Problem description: Could you repeat the records below exactly, without the pictures?

Top of Data extracts

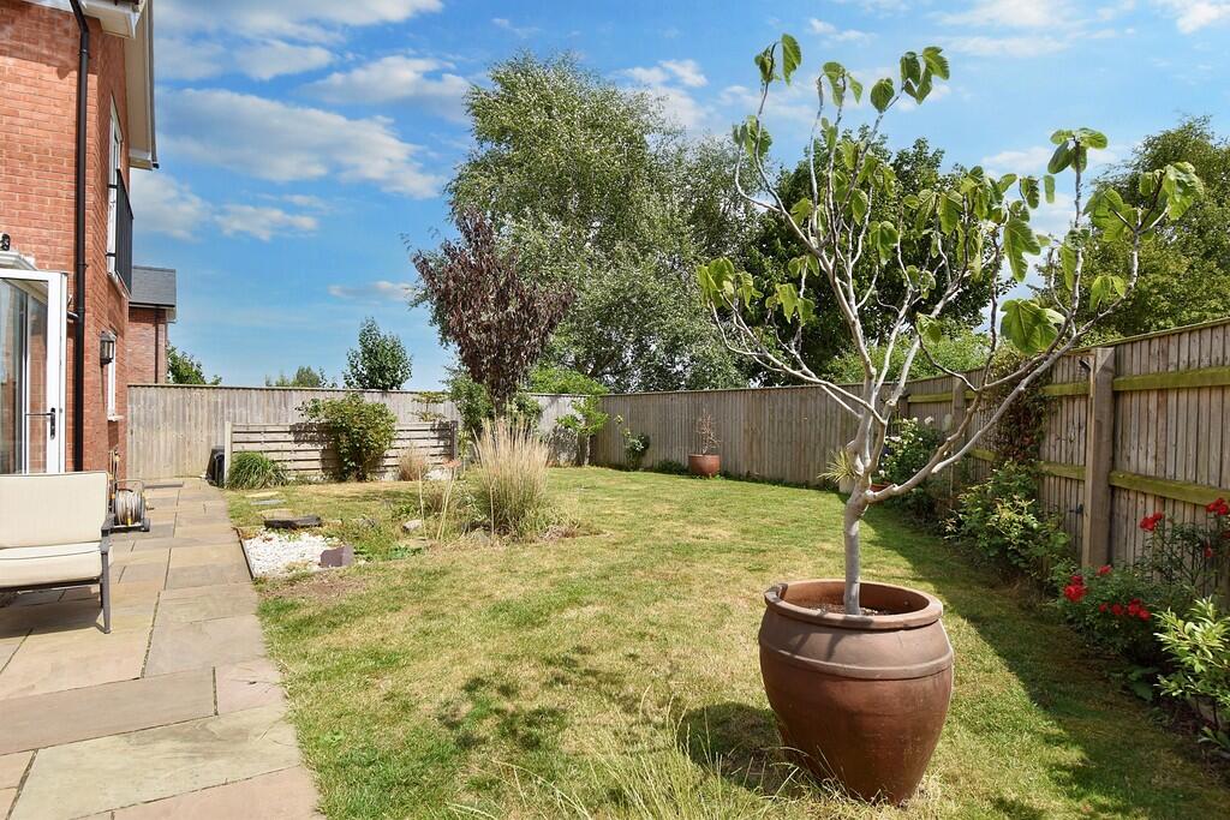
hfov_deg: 85.4
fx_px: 666
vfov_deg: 63.2
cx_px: 615
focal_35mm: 20
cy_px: 410
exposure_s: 1/250
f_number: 8
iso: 100
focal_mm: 13
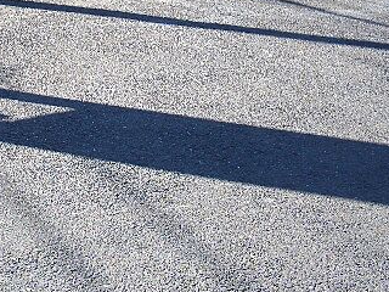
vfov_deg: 20.6
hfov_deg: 27.3
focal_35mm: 70
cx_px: 83
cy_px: 26
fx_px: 787
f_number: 2.6
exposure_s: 1/250
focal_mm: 5.8
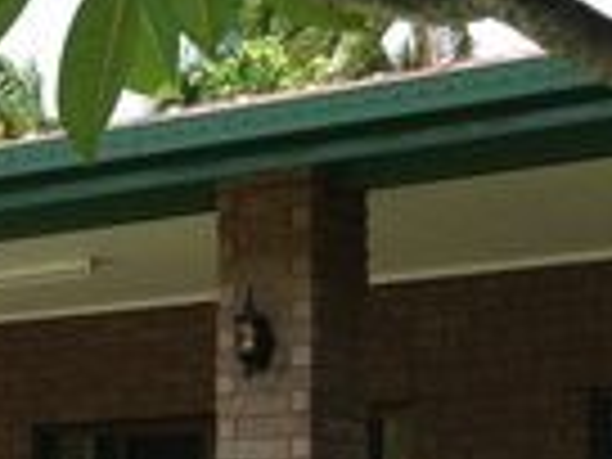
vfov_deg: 13.1
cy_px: 598
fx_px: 1927
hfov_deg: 18.0
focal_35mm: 109
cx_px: 256
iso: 50
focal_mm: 4.13
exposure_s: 1/507
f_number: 2.4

Bottom of Data extracts

Task output:
hfov_deg: 85.4
fx_px: 666
vfov_deg: 63.2
cx_px: 615
focal_35mm: 20
cy_px: 410
exposure_s: 1/250
f_number: 8
iso: 100
focal_mm: 13
vfov_deg: 20.6
hfov_deg: 27.3
focal_35mm: 70
cx_px: 83
cy_px: 26
fx_px: 787
f_number: 2.6
exposure_s: 1/250
focal_mm: 5.8
vfov_deg: 13.1
cy_px: 598
fx_px: 1927
hfov_deg: 18.0
focal_35mm: 109
cx_px: 256
iso: 50
focal_mm: 4.13
exposure_s: 1/507
f_number: 2.4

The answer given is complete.